How UP Was Won
India Today|March 21, 2022
The BJP took the lead on the development and law & order narrative, and used social schemes to overcome caste divides
Prashant Srivastava & Ashish Misra
How UP Was Won

FOR SOMEONE COMMITTED to renunciation as a way of life, it was, ironically, the promise of material benefit that has helped Yogi Adityanath return to power in Uttar Pradesh. Gleaming highways, an international airport, Ujjwala or Ujala, Saubhagya, Swachhata… the BJP’s ‘double-engine sarkar’—Prime Minister Narendra Modi at the Centre, Chief Minister Yogi Adityanath in the state—it would seem, has delivered El Dorado to the electorate.

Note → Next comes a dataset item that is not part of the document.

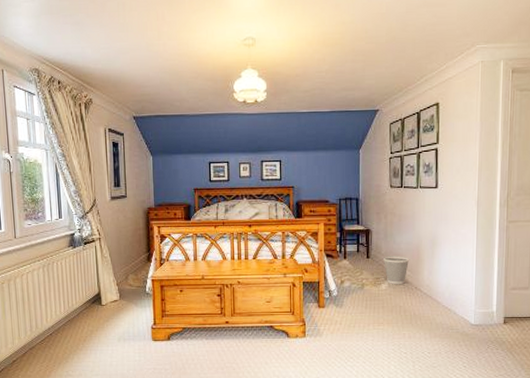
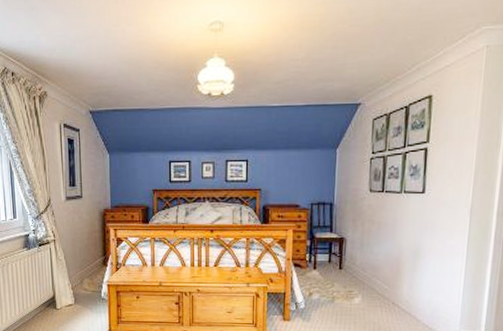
wastebasket: present [382,256,410,285] -> none [357,267,388,300]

On March 10, the people of UP—whose status as India’s most politically powerful bloc, controlling 80 Lok Sabha seats, is by now a well-worn cliché—rewarded the effort, handing the incumbent BJP government the distinction of being the first to be voted a second term since 1985 and Yogi Adityanath the honour of being the first chief minister in the state to return to power after serving a full five-year term. The BJP won 255 seats on its own in the 403-member legislative assembly, a comedown from the 312 seats it won in 2017, but a clear majority nevertheless. The party also managed to increase its vote share—from 39.7 per cent in 2017 to 41.3 per cent this election. Together with the allies, the tally stood at 273, from 326 in 2017.